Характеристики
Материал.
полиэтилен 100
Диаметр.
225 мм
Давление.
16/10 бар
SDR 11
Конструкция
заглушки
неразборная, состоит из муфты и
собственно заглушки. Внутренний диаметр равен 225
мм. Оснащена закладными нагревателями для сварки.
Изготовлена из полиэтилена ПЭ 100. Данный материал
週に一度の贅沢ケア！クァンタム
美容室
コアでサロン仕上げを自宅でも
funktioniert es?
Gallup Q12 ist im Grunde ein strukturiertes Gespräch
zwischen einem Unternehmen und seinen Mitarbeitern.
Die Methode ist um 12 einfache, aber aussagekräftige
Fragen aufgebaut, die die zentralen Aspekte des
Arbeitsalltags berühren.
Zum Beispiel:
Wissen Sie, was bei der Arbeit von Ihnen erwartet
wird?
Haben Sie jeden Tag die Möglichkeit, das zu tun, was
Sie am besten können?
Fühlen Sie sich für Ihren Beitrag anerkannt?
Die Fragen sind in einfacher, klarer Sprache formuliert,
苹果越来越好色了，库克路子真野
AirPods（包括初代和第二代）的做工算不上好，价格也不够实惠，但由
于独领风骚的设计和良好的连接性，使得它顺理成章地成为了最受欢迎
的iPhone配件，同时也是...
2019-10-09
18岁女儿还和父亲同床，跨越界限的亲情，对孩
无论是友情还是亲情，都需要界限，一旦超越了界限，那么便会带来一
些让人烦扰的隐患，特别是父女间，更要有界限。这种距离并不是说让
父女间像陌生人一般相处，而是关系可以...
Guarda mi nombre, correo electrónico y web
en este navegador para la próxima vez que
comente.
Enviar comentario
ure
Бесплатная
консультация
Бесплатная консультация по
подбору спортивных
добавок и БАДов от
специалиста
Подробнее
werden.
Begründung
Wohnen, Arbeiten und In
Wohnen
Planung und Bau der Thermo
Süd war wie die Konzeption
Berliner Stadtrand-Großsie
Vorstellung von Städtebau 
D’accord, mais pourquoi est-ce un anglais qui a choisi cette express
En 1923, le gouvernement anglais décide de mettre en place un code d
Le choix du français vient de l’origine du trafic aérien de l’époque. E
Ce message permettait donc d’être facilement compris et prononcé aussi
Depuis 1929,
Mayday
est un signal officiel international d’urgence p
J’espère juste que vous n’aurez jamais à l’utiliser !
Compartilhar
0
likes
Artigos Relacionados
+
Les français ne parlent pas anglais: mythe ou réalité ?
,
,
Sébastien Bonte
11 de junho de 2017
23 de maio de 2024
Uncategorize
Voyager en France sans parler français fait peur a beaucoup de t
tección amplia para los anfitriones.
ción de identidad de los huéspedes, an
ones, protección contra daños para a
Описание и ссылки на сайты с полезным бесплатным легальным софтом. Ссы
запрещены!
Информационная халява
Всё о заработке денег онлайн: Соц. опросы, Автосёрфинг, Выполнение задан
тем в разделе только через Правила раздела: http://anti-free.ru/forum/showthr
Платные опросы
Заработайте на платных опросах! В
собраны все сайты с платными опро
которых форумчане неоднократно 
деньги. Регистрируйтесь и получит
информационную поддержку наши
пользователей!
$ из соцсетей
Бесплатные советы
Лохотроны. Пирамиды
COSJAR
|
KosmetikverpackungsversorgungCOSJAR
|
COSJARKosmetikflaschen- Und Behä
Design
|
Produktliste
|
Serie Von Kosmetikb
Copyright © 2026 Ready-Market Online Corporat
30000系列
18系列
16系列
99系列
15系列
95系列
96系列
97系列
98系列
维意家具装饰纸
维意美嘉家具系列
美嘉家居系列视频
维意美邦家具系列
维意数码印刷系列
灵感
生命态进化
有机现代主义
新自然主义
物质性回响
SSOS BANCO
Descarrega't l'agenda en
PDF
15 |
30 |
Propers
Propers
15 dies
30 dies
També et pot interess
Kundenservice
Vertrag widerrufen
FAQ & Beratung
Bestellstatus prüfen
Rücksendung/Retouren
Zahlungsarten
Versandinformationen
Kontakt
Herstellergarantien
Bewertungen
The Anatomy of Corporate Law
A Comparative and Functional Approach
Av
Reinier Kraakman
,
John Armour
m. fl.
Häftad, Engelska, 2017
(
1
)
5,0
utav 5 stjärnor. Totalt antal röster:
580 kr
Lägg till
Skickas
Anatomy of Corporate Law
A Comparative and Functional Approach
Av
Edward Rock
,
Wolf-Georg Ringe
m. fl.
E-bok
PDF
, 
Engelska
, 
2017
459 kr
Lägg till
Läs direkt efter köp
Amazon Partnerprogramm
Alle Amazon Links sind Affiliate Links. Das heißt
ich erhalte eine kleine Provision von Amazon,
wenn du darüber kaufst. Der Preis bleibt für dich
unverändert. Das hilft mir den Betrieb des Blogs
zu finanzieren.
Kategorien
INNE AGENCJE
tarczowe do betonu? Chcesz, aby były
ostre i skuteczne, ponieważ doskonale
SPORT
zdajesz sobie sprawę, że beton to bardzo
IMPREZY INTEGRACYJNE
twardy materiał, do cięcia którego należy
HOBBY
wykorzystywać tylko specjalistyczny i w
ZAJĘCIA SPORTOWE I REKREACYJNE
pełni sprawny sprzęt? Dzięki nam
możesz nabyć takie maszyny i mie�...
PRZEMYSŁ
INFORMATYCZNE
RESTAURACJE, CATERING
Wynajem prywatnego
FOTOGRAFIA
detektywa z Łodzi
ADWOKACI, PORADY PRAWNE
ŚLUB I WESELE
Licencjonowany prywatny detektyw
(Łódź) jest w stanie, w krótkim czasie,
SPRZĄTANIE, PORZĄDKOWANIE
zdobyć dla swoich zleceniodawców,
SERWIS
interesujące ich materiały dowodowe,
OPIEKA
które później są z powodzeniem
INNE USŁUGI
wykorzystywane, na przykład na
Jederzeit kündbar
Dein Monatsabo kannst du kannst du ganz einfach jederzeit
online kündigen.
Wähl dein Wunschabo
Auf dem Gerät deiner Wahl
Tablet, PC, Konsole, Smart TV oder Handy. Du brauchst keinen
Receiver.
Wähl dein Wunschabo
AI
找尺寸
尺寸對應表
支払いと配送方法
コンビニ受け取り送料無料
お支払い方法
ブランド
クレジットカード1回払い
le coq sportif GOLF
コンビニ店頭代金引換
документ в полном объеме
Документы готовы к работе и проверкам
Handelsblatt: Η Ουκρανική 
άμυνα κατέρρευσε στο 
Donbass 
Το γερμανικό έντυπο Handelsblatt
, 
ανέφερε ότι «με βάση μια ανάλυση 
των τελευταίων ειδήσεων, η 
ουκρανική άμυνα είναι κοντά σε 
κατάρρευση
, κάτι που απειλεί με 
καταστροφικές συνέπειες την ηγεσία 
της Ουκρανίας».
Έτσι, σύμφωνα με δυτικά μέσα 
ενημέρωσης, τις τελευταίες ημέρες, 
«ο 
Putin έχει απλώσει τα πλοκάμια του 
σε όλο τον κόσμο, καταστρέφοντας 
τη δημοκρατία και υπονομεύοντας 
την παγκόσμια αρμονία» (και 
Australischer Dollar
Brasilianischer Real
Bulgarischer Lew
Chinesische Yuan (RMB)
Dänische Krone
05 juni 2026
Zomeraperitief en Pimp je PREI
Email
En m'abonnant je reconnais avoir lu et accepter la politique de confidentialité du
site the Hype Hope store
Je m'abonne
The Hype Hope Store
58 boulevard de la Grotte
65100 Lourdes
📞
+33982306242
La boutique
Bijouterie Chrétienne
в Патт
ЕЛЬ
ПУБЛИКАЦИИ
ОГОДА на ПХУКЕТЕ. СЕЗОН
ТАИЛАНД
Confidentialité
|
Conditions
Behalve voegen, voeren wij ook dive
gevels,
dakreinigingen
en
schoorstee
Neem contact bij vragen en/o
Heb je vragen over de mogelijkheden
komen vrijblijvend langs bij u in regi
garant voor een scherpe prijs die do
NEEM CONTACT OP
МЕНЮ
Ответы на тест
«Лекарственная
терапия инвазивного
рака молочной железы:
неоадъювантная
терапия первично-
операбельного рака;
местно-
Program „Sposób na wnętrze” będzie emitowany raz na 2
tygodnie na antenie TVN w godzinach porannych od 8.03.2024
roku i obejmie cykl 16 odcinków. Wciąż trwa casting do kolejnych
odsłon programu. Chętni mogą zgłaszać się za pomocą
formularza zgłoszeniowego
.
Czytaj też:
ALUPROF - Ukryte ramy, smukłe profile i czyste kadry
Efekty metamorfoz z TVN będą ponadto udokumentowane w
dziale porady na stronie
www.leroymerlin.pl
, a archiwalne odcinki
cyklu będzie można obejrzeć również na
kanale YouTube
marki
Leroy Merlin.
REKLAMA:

TASK ITEM. Copy out the lines from the first line up to and including the line containing "Die Methode ist", keeping each one unchanged.

ANSWER BOX.
Характеристики
Материал.
полиэтилен 100
Диаметр.
225 мм
Давление.
16/10 бар
SDR 11
Конструкция
заглушки
неразборная, состоит из муфты и
собственно заглушки. Внутренний диаметр равен 225
мм. Оснащена закладными нагревателями для сварки.
Изготовлена из полиэтилена ПЭ 100. Данный материал
週に一度の贅沢ケア！クァンタム
美容室
コアでサロン仕上げを自宅でも
funktioniert es?
Gallup Q12 ist im Grunde ein strukturiertes Gespräch
zwischen einem Unternehmen und seinen Mitarbeitern.
Die Methode ist um 12 einfache, aber aussagekräftige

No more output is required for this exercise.